Again, this was before the PG-13 rating existed, still Jaws was rated PG for some strange reason.

This one I understand less than the majority of the other films listed here. There’s a ton of blood, people being eaten alive… and that’s all with the shark looing about as realistic as it could have for the time. Yes, it looks less realistic by today’s standards… but this was top-of-the-top back in the 70s. There’s a reason it’s a classic.

One of the scenes that sticks out the most is Quint’s death. 

In the aforementioned scene, you see the shark get ahold of the man and shake him back and forth until you can see blood bubbling out of his mouth and you hear a sickening crunch while the shark drags his meal back under the waves. If you’re watching closely, you can see the blood in the waves as the creature disappears.

I imagine that the older MPAA decided to rate it PG because the violence doesn’t really come from other humans. The people in the film are only really violent to the shark after they are put in a position to protect themselves.

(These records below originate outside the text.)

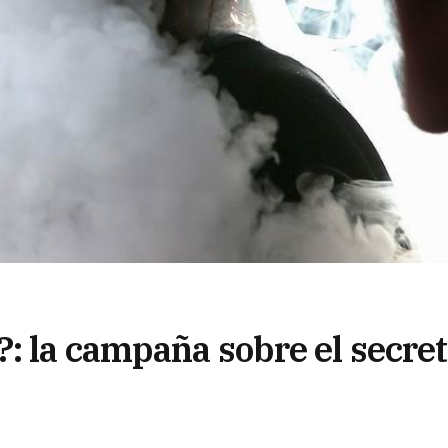
: la campaña sobre el secre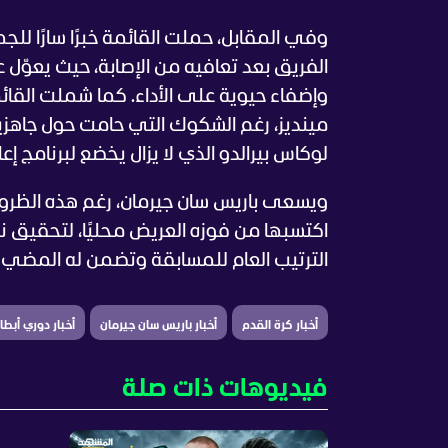
وفي المقابل، حملت القائمة خبرًا سارًا لل
الفريق بعد تعافيه من الإصابة، حيث يعوّل
وإضفاء حيوية على الأداء. كما شملت القائمة
مينديز، رغم الشكوك التي حامت حول جاهزيته
لوكاس بيرالدو الذي لا يزال يخضع لبرنامج إعاد
ويسعى باريس سان جيرمان، رغم هذه الظروف
اكتسبها من فوزه العريض محليًا، لتحقيق 
الترتيب العام للمسابقة وتضمن له المضي ق
أخبار كرة القدم
أخبار باريس سان جيرمان
أخبار دوري أبطال
فيديوهات ذات صلة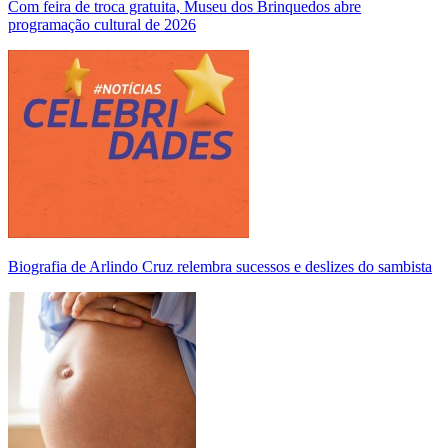
Com feira de troca gratuita, Museu dos Brinquedos abre
programação cultural de 2026
Biografia de Arlindo Cruz relembra sucessos e deslizes do sambista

Still, I 100% think they were nuts.

1 – The Dark Knight (2008) – 9.0

I’m going to end off with the highest rated PG-13 film that should have been rated R. By pure coincidence, it happens to be a comic book flick.

Most comic book movies are still PG-13 and, back when this movie came out, pretty much all of them were. At least from the two titan comic book companies (DC and Marvel). I feel like The Dark Knight seemed to skate by simply on the reputation Batman has as a character.

There’s the hospital explosion, Rachel’s untimely death, the basic violence that follows Batman everywhere, and – of course – Harvey Dent’s evolution into Two-Face. 

The scene where Dent’s fact gets burned is extremely graphic. You get to watch his face light on fire as he frantically rolls to try and put himself out – just after hearing the explosion that kills Rachel on the phone. The entire thing is incredibly morbid and terrifying to watch.

The Dark Knight proves that comic book movies have a way of putting in all the violence they need for their stories without forcing the MPAA to rate them too strongly. Mostly, it’s the actually sight of blood, sex, or foul language that will force the MPAA’s hand.

What does that mean for Venom? That means he can’t curse so much and needs to keep his penis secured. The violence level, if done correctly, should still be way up there. If they get it wrong, then complain all you want – but give it a chance to prove itself first.